Sectisodon Temporal range: 33.9–15.97 Ma PreꞒ Ꞓ O S D C P T J K Pg N Early Oligocene to Early Miocene

Scientific classification
- Kingdom: Animalia
- Phylum: Chordata
- Class: Mammalia
- Order: †Hyaenodonta
- Superfamily: †Hyainailouroidea
- Family: †Hyainailouridae
- Subfamily: †Hyainailourinae
- Tribe: †Hyainailourini
- Genus: †Sectisodon Morales & Pickford, 2017
- Type species: †Sectisodon occultus Morales & Pickford, 2017
- Species: †S. markgrafi (Holroyd, 1999); †S. occultus (Morales & Pickford, 2017);
- Synonyms: synonyms of species: S. markgrafi: Metapterodon markgrafi (Holroyd, 1999) ; ;

= Sectisodon =

Extinct genus of mammals

Sectisodon ("cutting tooth") is an extinct genus of hyainailourid hyaenodont mammal of the subfamily Hyainailourinae from early Oligocene to early Miocene deposits in Egypt and Uganda.

==Description==
Morales and Pickford (2017, p. 346) diagnose Sectisodon as follows: "Hyainailourinae of small dimensions, M1 and M2 of similar length. M2 with paracone and metacone fused together, tall and pointed. Protocone very reduced, flattened and extending basally beyond the base of the paracone. Anterior cingulum with a well-defined parastyle with a moderate buccal cingulum. M2 and M1 with the metastyle quite a bit longer than the paracone-metacone. P3 short, with tall main cusp, posterior cusplet moderate, and much reduced protocone.
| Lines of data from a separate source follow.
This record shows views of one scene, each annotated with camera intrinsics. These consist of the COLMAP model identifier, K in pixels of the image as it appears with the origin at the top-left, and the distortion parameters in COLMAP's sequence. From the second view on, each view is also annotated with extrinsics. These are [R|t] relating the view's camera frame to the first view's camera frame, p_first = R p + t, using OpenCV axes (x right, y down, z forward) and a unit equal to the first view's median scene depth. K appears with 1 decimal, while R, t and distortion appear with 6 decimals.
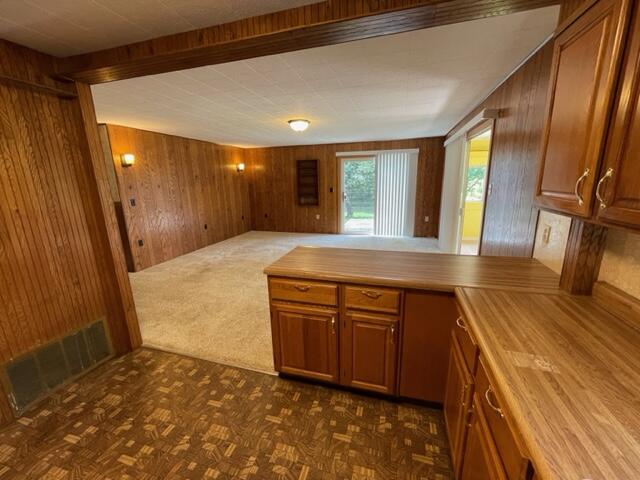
lens RADIAL K [[261.2, 0, 321.1], [0, 261.2, 239.7], [0, 0, 1]] dist [0.000917, 0.000097]
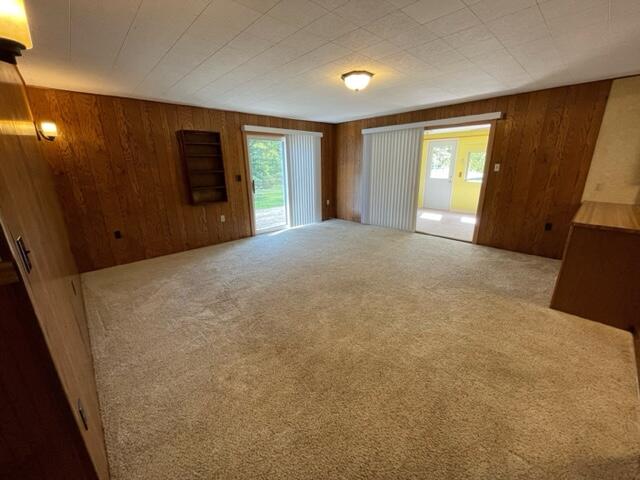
lens RADIAL K [[261.2, 0, 321.1], [0, 261.2, 239.7], [0, 0, 1]] dist [0.000917, 0.000097]
pose [[0.506258, -0.230312, 0.831059, -0.525479], [0.201196, 0.968628, 0.145873, -0.092412], [-0.838584, 0.093357, 0.536714, 0.478308]]
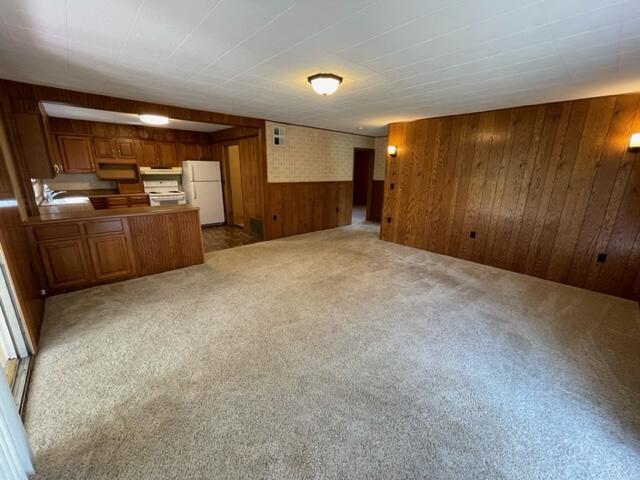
lens RADIAL K [[261.2, 0, 321.1], [0, 261.2, 239.7], [0, 0, 1]] dist [0.000917, 0.000097]
pose [[-0.513966, 0.235234, -0.824927, 0.351874], [-0.199051, 0.902711, 0.381433, -0.215862], [0.834397, 0.360246, -0.417139, 0.901692]]
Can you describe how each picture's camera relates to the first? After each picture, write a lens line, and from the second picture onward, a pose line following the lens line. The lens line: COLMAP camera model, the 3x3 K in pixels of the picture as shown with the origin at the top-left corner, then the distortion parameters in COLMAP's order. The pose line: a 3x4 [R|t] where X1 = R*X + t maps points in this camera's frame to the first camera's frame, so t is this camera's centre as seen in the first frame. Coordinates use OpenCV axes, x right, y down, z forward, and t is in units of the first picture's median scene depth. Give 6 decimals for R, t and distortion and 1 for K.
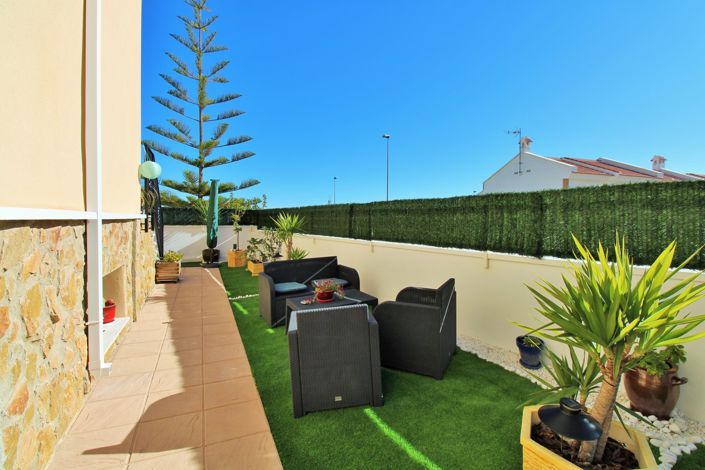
lens RADIAL K [[326.6, 0, 354.8], [0, 326.6, 233.5], [0, 0, 1]] dist [-0.020129, -0.003845]
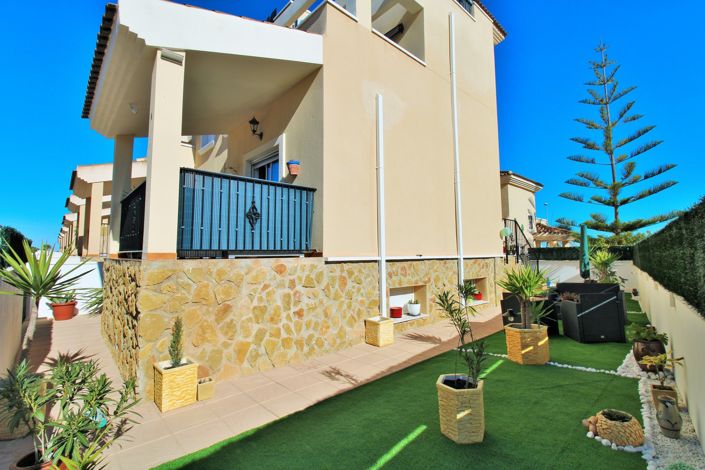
lens RADIAL K [[326.6, 0, 351.4], [0, 326.6, 232.3], [0, 0, 1]] dist [-0.020129, -0.003845]
pose [[0.296454, -0.085222, -0.951237, 0.274386], [-0.024981, 0.994978, -0.096926, 0.005861], [0.954720, 0.052497, 0.292836, -0.136958]]
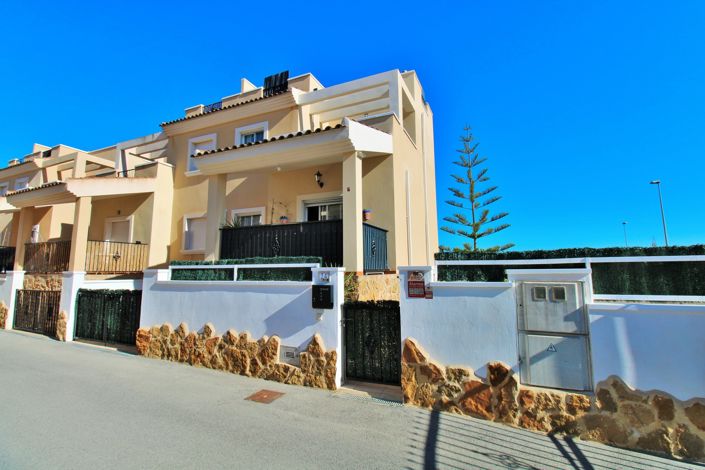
lens RADIAL K [[326.6, 0, 350.8], [0, 326.6, 236.1], [0, 0, 1]] dist [-0.020129, -0.003845]
pose [[0.658373, -0.104934, -0.745342, 0.301253], [-0.007554, 0.989263, -0.145948, 0.016414], [0.752654, 0.101719, 0.650511, -0.462959]]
Basal lingual cingulum strong, weaker on the buccal side. Lower molars with protoconid bigger than the metaconid, m2 with talonid present, much reduced in the m3."

==Classification and phylogeny==
===Taxonomy===
Sectisodon markgrafi was originally assigned to genus Metapterodon by Holroyd (1999), who nonetheless recognized that Eocene and Oligocene hyainailourids he assigned to Metapterodon might prove generically distinct. Subsequent study demonstrated referred M. markgrafi to Sectisodon based on shared similarities with S. occultus.